* [Task details]:
Return all of the listing word for word; the pictures stay out.

* [Source information]:
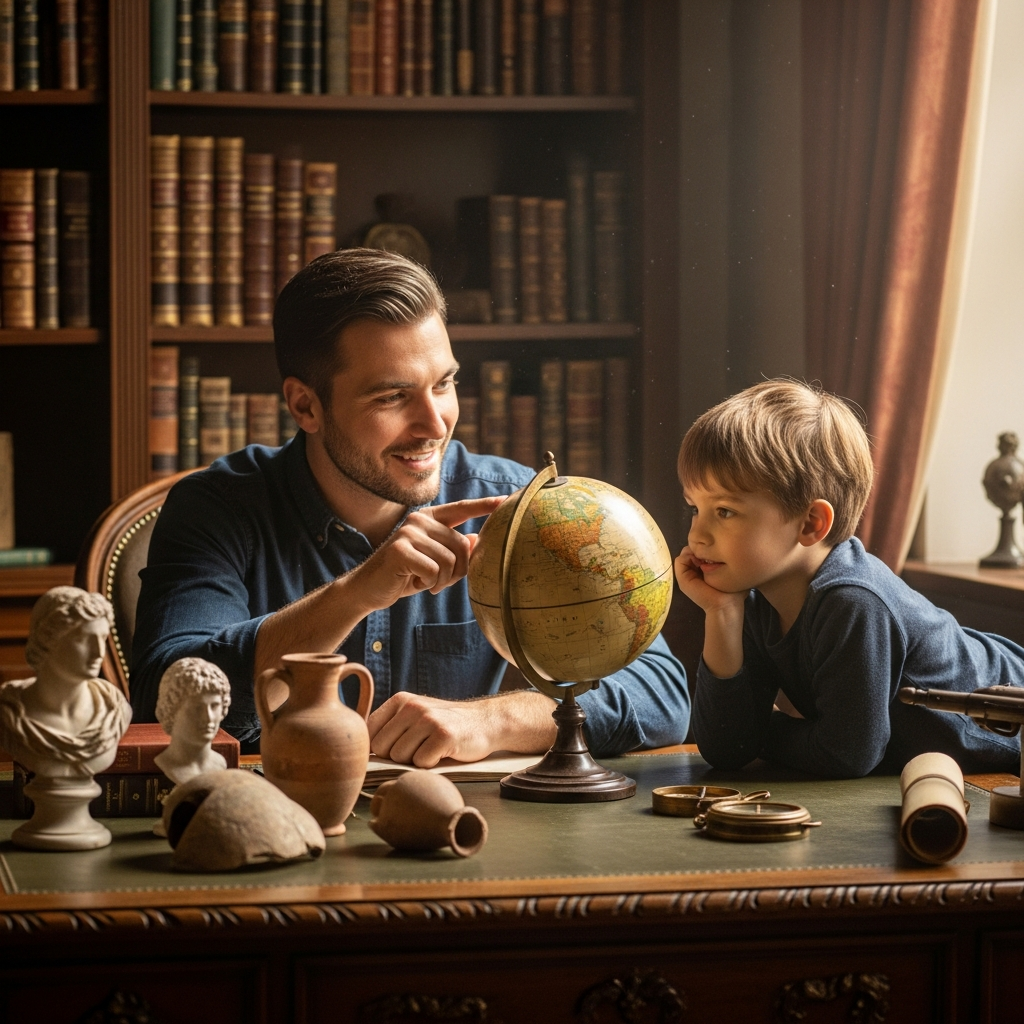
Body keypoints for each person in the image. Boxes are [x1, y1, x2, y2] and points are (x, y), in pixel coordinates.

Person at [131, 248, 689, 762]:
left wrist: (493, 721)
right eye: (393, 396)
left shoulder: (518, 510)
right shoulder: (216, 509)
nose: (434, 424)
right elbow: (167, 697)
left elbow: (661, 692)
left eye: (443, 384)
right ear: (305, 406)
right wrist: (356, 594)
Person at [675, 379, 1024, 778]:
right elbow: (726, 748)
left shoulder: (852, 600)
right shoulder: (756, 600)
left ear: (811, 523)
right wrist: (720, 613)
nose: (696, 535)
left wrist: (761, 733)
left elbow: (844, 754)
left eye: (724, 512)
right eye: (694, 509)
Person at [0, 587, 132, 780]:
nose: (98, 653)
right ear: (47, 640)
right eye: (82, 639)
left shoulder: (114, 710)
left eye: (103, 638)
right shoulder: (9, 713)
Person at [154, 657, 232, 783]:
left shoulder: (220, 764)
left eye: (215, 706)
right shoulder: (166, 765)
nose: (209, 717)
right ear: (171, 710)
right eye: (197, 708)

* [Output of the task]:
Body keypoints for each person in the image. Boxes are [x1, y1, x2, y2] and points are (x, y), in pixel coordinates.

Person at [131, 248, 689, 762]:
left wrist: (493, 721)
right eye: (393, 396)
left shoulder: (518, 510)
right shoulder: (216, 509)
nose: (434, 424)
right elbow: (167, 697)
left elbow: (661, 692)
left eye: (443, 384)
right ear: (305, 406)
right wrist: (356, 594)
Person at [675, 379, 1024, 778]:
right elbow: (726, 748)
left shoulder: (852, 600)
right shoulder: (756, 600)
left ear: (811, 523)
right wrist: (720, 613)
nose: (696, 535)
left wrist: (761, 733)
left elbow: (844, 754)
left eye: (724, 512)
right eye: (694, 509)
Person at [0, 587, 132, 780]:
nose: (98, 653)
right ear: (47, 640)
right eye: (82, 639)
left shoulder: (114, 710)
left eye: (103, 638)
right shoulder: (9, 713)
Person at [154, 657, 232, 783]:
left shoulder: (220, 764)
left eye: (215, 706)
right shoulder: (166, 765)
nose: (209, 717)
right ear: (171, 710)
right eye: (197, 708)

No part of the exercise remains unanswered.